[Data entries]
══════

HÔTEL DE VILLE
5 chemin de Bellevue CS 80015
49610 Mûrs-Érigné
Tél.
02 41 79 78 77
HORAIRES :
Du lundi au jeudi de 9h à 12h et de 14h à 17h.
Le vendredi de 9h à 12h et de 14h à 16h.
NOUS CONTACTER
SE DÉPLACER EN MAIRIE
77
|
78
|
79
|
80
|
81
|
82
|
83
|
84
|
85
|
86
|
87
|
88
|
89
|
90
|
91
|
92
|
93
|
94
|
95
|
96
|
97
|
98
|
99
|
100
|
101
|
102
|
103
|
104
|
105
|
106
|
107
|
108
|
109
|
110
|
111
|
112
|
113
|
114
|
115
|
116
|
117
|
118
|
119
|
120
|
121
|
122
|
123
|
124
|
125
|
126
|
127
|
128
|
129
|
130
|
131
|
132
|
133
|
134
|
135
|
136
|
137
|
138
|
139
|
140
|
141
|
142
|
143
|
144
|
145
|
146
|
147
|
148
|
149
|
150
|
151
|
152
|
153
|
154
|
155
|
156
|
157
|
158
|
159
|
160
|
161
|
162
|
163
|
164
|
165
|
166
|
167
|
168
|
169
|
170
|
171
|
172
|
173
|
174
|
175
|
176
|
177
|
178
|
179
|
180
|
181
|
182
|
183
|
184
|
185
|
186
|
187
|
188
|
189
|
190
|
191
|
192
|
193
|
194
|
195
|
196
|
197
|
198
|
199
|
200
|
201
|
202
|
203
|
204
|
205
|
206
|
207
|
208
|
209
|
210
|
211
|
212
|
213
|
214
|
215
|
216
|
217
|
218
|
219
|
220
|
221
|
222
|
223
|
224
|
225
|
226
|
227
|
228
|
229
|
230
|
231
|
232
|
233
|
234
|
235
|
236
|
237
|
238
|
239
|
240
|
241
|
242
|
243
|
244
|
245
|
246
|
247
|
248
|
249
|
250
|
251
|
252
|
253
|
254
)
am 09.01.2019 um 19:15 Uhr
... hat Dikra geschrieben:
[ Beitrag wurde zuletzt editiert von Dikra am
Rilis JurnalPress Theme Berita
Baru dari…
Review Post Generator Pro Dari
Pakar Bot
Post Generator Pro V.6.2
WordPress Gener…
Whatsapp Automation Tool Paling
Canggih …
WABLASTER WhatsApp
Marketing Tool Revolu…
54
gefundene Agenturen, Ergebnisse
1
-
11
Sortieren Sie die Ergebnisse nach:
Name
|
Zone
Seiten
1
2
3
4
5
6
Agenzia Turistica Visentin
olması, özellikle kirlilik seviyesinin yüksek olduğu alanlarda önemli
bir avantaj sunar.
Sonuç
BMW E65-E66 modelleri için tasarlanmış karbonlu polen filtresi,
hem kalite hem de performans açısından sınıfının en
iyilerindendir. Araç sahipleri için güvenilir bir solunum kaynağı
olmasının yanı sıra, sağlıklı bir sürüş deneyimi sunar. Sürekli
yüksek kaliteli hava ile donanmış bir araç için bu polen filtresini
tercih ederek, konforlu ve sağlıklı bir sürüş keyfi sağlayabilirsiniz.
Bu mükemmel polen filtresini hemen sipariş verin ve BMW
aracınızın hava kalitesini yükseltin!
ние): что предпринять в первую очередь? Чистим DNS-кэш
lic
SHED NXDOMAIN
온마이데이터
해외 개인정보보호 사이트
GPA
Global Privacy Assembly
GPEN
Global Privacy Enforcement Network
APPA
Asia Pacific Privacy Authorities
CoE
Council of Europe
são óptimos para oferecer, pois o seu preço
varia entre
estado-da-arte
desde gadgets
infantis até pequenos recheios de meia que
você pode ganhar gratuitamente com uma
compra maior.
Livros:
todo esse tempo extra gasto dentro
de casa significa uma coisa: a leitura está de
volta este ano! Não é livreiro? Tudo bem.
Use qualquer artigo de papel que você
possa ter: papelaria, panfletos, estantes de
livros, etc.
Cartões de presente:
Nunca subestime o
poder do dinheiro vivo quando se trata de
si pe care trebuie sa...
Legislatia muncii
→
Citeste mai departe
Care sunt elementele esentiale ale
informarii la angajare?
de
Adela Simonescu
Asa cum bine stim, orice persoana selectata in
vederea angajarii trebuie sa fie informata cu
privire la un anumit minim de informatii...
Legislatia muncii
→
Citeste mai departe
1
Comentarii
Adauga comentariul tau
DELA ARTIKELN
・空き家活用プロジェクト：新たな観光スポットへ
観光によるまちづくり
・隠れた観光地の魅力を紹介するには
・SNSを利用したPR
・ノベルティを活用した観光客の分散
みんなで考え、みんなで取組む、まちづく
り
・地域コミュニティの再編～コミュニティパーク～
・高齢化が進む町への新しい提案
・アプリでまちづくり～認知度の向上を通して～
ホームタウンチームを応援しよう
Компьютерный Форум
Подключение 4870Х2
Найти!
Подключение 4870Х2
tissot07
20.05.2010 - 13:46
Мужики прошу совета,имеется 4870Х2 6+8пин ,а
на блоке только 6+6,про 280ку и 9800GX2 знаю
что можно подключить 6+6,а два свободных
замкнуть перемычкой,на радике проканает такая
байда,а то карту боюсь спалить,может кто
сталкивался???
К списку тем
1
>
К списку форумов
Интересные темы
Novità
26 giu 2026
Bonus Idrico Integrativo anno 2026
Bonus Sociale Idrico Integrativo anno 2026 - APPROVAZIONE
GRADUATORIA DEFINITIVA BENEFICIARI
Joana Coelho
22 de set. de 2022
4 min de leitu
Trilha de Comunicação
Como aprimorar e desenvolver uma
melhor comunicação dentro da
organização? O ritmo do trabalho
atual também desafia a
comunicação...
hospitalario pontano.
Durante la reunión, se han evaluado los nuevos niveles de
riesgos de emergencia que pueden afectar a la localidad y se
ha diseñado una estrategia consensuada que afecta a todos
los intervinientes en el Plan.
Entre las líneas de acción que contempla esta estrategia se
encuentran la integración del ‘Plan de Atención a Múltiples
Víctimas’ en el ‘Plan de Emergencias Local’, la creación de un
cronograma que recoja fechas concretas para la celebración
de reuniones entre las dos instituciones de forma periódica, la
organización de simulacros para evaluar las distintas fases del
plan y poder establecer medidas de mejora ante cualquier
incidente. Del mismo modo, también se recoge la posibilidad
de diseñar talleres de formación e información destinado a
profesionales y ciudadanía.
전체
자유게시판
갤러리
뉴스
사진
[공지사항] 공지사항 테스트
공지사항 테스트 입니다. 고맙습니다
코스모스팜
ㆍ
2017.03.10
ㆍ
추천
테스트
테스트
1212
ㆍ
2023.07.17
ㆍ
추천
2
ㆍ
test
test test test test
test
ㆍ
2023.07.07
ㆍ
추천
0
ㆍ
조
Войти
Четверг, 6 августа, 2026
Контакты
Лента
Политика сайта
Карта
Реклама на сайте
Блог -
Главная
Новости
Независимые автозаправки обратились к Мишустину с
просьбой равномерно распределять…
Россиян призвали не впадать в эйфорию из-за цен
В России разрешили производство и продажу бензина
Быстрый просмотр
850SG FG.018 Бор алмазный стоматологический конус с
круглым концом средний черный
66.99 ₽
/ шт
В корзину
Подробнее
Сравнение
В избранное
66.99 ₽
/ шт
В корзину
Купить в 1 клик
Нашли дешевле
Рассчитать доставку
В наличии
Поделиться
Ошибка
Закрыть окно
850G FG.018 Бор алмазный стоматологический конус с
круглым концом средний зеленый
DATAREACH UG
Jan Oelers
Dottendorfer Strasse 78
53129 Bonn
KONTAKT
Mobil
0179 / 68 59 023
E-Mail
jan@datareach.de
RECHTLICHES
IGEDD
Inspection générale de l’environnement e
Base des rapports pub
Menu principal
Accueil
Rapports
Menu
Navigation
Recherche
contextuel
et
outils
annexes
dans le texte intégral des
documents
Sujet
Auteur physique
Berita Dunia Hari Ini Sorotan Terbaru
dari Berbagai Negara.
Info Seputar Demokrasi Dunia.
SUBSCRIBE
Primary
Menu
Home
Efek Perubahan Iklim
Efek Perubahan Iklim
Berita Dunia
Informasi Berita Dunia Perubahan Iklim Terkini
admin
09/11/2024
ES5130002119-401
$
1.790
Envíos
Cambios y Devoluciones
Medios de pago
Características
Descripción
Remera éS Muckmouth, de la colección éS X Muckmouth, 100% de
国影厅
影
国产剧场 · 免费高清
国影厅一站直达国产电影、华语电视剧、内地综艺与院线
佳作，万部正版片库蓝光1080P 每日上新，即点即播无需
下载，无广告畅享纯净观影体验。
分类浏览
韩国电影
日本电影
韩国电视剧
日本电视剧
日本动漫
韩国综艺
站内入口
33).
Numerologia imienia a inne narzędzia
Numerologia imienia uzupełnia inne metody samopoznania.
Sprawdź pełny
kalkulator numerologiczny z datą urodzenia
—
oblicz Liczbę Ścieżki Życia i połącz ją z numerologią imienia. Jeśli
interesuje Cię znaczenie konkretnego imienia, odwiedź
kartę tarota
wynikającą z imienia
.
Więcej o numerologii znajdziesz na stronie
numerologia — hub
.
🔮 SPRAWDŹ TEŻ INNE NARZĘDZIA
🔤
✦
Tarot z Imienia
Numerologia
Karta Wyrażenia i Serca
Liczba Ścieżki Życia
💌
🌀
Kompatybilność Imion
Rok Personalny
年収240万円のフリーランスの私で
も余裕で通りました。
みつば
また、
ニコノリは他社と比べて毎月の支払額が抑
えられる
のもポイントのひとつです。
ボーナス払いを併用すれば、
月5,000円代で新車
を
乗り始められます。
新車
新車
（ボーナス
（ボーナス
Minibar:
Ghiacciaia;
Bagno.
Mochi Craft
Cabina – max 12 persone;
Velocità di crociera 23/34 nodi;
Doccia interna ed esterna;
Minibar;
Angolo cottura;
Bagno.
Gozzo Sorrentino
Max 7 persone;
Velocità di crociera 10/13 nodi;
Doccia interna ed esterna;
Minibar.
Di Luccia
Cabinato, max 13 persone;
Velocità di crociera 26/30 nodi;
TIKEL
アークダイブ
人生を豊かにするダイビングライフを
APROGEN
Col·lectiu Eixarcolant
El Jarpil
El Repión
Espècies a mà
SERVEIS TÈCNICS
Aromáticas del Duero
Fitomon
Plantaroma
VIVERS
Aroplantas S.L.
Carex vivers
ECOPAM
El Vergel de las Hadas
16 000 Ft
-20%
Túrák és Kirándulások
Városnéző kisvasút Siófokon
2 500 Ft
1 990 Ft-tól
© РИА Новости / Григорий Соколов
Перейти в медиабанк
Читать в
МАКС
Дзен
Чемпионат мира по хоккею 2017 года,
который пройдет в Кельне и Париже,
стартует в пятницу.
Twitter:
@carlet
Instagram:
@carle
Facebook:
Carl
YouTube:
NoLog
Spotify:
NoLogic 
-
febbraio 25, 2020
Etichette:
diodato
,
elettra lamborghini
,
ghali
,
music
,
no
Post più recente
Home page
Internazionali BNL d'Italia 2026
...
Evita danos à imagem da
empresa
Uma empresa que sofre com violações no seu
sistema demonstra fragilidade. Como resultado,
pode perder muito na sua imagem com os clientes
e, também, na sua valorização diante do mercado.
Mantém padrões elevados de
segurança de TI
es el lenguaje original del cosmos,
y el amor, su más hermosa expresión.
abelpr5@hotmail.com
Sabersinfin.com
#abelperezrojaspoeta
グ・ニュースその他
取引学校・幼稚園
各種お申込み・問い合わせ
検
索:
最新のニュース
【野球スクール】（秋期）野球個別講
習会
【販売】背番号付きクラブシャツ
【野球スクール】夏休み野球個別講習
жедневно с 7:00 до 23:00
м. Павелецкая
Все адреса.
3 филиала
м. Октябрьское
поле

══════

## What the exercise asks
Report how many lines of the preceding records include "Новости". Output the number only.

## Response area
2